Thinking smart cities

  • Madhusheel Arora, Hindustan Times, Chandigarh
  • Updated: Dec 07, 2014 09:04 IST

Is Chandigarh a smart city and what is implied by this most-used phrase in the context of cities over the past six months or so?

The single most important criterion emerging out of the public discourse on the issue is that increased energy-efficiency is critical to smartness. Considered from this perspective, the tricity has a long way to go before it becomes smart. We have the highest number of vehicles per capita in the country and it becomes imperative for us to adopt technologies that are kind to the environment, while boosting growth.

Businesses, of course, love the smart city idea and see a huge opportunity to expand their footprint. However, policymakers and other stakeholders would like to balance growth imperatives with sensitivity towards environmental concerns.

Even as there can no debate that growth is needed to create jobs for our youngsters, it has to be done in the right manner and the tricity, in many ways, could be the trendsetter.

While there is a suggestion from some quarters that new cities is the answer to all concerns, there is evidence to suggest that significant, small changes in the way we live can be enough to bring about a transformation in the use of energy, resulting in increased efficiency, and hence smarter cities.

These lifestyle changes would have to be made for the betterment of future generations. In some cases, these would seem like a regression, but are nothing more than little shifts in routine, like bathing at a particular time when dependent on solar panels for hot water. At a recent conference in the city on this subject, policymakers and industry representatives deliberated on the way technology and the increased need for energy-efficiency can come together to create better cities. The way new cities can be built and conceptualised was also discussed.
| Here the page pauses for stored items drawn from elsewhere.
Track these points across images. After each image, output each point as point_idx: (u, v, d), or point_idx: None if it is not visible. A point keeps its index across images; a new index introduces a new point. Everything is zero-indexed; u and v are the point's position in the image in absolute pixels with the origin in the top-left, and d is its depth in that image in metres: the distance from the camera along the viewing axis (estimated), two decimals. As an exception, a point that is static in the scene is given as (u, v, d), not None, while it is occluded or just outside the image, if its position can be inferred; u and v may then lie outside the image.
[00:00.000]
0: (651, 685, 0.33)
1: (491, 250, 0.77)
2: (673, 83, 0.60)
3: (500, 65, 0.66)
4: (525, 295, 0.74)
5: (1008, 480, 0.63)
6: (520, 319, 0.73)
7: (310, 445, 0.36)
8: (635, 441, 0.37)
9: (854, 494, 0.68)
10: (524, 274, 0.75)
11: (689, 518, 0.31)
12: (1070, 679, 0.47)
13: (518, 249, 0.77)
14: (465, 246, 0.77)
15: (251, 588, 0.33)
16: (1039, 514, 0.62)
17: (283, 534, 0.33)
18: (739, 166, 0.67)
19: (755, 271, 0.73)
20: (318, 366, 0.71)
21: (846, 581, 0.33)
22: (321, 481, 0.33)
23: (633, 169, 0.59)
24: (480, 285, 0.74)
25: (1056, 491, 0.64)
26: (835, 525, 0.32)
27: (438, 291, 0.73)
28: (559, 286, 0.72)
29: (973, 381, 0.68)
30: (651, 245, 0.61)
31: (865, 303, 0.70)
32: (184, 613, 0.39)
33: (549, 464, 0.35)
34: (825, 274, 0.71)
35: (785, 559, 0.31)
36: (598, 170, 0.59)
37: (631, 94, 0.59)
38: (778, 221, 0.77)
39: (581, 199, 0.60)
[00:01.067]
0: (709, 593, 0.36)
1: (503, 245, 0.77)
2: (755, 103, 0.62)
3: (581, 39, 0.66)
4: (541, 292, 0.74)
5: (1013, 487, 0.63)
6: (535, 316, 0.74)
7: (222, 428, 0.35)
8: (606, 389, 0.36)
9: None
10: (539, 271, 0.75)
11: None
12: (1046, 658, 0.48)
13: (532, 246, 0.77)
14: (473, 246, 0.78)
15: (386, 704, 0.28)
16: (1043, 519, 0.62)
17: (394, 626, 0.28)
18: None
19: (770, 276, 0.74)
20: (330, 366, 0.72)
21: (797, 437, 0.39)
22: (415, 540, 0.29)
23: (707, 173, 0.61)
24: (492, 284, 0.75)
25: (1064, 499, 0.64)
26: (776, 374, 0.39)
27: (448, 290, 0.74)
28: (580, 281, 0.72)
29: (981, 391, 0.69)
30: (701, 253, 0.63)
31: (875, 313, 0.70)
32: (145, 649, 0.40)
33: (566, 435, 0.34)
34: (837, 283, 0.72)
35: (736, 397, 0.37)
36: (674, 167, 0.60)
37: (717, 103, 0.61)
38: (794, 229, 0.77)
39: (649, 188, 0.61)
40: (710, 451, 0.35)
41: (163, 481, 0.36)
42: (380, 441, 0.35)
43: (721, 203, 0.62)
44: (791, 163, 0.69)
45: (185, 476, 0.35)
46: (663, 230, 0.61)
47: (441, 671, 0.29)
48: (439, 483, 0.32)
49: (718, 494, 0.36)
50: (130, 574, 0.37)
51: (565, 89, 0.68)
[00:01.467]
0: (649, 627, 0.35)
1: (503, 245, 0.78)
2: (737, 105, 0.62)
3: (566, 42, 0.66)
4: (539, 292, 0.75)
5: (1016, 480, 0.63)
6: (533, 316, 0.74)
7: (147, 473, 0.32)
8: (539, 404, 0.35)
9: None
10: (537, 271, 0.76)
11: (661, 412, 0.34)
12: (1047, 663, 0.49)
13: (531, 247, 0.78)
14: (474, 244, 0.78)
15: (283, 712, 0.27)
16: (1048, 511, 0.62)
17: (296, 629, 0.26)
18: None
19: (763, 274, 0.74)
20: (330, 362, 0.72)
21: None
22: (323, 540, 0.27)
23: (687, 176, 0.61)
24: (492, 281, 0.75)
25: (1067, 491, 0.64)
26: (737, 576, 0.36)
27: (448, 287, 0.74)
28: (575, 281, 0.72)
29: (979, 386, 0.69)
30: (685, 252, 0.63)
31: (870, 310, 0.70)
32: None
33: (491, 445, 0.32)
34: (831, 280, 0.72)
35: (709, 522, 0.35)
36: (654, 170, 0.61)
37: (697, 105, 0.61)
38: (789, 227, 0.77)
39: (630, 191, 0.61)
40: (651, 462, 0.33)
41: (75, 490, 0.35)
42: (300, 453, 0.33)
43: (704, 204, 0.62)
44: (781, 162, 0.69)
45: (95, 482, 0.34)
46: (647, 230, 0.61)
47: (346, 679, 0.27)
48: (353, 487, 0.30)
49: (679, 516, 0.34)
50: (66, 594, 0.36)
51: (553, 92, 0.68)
The fundamental way in which we can contribute to a smarter home is by making small changes to its design. This is not easy, but doable.
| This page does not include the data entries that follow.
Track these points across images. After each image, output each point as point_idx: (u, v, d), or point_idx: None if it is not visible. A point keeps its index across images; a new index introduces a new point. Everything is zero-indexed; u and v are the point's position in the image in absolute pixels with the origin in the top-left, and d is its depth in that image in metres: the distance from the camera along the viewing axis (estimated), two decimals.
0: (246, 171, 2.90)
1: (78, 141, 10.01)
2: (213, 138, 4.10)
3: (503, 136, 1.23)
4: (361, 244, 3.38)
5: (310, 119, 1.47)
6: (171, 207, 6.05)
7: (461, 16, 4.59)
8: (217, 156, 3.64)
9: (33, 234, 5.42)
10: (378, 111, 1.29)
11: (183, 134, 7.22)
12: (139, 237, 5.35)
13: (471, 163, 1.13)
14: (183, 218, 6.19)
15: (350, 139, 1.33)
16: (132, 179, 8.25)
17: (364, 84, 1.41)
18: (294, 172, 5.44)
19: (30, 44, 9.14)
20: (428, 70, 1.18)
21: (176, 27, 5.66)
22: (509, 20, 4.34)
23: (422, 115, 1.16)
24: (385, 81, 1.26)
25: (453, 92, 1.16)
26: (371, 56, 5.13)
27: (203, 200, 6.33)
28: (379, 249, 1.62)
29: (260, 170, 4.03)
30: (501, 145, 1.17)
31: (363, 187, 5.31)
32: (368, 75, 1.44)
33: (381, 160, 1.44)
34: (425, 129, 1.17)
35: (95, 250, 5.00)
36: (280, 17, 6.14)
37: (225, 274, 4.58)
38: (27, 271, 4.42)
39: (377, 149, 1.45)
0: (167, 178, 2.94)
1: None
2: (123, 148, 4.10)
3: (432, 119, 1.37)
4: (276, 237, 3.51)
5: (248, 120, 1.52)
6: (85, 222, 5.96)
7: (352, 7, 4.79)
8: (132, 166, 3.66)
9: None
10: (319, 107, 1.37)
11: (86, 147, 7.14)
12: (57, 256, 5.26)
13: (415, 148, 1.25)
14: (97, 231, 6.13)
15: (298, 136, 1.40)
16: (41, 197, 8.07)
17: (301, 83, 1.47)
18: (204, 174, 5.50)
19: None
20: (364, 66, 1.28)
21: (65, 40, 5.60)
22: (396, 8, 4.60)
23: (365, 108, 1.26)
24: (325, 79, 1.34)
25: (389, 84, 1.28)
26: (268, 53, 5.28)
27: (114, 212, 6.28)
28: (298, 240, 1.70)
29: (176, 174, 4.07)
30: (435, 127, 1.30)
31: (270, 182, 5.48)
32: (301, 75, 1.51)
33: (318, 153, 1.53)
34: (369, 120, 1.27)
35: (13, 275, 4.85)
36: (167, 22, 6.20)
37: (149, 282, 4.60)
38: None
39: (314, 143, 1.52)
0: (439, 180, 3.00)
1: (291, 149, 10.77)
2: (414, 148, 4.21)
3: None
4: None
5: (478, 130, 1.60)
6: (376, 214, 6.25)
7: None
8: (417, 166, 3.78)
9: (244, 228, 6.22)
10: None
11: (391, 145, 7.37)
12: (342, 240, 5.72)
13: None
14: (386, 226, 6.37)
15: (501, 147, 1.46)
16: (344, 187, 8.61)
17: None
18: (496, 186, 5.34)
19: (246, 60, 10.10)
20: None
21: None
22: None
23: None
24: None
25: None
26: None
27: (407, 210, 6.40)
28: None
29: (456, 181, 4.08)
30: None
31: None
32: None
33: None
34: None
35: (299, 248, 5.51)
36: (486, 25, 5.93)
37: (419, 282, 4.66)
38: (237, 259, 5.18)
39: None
“We must install solar panels and use this energy, whenever possible, in our daily chores. Public transport remains the key and in some of the new construction projects in the city, complexes need to be integrated to encourage people to walk. Some of the rules enforcing a ban on mixed land use must go,” said a participant at the conference, who runs a design consultancy firm.

He added that 20,000 homes were being constructed in 14 cities as a pilot project in association with the National Housing Bank, a RBI-owned organisation. He claims that the cost of a new 800-square-feet home goes up by less than 5%, if the dwelling was to be smart, based on design parameters.

Some of the design norms include studying the shading requirement of the location, top-floor roof insulation, cross-ventilation and minimal use of glass in construction.

Important businesses in the region like dairy could also be made more energy-efficient and smarter by process analysis and the benefits outweigh the cost by a large multiple, experts have been saying for long. The question is, how many will take the plunge and pledge to be smart?